Ils s’appelaient Ouédraogo, Traore, Ouattara, Belkacem ou Harbi mais aucun monument aux morts ne recense leurs noms. Environ 400.000 soldats africains, dont 172.000 Algériens ont été recrutés au cours de la Première guerre mondiale, dont plus de 60.000 en 1915-1916, pour compenser les lourdes pertes de l'armée française. Au total, «l’armée d’Afrique» a perdu près de 45 000 hommes, ce qui représente un peu plus de 3% des morts français de la Grande guerre.

Soutenu par son empire, la France a pourtant longtemps occulté la mobilisation de ces hommes venus d’Afrique. Le continent noir a fourni à la France 165.000 citoyens de l’Afrique ­Occidentale française (AOF), 18.000 de l’Afrique Equatoriale française (AEF), plus de 172.000 Algériens musulmans, près de 100.000 Tunisiens et Marocains, et 40.000 Malgaches.

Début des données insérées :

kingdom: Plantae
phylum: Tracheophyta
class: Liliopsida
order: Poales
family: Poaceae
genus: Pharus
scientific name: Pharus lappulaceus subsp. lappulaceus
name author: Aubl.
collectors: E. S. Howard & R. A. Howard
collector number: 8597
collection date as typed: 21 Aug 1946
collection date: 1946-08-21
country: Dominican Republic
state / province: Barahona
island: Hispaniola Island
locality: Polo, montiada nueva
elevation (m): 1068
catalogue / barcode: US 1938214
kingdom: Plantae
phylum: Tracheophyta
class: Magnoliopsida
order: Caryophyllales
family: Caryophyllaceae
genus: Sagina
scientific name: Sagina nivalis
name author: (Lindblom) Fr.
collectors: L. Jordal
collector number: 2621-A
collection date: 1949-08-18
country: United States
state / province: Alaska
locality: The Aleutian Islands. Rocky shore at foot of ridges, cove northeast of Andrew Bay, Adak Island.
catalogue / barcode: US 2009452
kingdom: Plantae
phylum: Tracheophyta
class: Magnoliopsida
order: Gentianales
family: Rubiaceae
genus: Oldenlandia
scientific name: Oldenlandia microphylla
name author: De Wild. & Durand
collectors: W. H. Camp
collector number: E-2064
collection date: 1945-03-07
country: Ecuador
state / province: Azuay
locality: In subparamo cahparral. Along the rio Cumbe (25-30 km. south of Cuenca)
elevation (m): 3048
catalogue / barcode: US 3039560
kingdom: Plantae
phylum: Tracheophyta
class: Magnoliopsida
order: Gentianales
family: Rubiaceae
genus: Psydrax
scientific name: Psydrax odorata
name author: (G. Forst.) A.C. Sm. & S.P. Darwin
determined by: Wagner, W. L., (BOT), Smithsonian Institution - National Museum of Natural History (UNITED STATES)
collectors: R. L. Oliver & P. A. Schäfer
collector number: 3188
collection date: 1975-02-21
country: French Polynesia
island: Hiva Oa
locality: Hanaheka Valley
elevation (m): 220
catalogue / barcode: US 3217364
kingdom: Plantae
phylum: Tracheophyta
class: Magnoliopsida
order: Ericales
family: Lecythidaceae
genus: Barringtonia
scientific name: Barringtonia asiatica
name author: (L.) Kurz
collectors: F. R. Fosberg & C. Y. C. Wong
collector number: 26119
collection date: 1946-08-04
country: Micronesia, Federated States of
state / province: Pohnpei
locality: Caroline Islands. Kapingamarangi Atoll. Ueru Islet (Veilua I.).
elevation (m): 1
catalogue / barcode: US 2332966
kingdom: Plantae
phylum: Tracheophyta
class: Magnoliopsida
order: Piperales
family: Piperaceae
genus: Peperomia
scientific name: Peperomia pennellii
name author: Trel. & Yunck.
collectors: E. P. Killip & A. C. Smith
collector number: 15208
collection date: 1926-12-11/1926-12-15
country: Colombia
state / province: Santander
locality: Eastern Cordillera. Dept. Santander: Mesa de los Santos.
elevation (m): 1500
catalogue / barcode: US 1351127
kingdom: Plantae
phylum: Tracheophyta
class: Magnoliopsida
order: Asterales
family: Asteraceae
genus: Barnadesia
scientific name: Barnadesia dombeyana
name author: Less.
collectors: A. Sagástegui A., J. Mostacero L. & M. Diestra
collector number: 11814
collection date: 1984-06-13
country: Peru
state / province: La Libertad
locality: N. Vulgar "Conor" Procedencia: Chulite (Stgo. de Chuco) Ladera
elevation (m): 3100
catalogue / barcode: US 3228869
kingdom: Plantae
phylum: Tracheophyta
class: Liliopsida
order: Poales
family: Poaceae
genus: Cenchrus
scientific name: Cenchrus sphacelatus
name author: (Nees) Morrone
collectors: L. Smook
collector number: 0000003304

Ils ont été engagés à la fois sur le front de France, aux Dardanelles et sur le front d’Orient (les Balkans).

L'hécatombe du Chemin des Dames

Le 16 avril 1917, 15.000 tirailleurs sénégalais sont lancés, en première ligne, à l’assaut des crêtes du Chemin des Dames. Incorporés à la VIe armée, ils sont placés sous le commandement du général Mangin qui espère démontrer la valeur de la «Force noire», décrite dans son livre paru en 1910.

Au côté de Mangin, le général Nivelle promet la victoire «en 24 ou 48 heures». Une dizaine de jours plus tard, l'offensive n'est toujours pas terminée, les combats ont entraîné la mort de 30.000 soldats français, dont 7.500 tirailleurs sénégalais, soit environ 45% des effectifs engagés.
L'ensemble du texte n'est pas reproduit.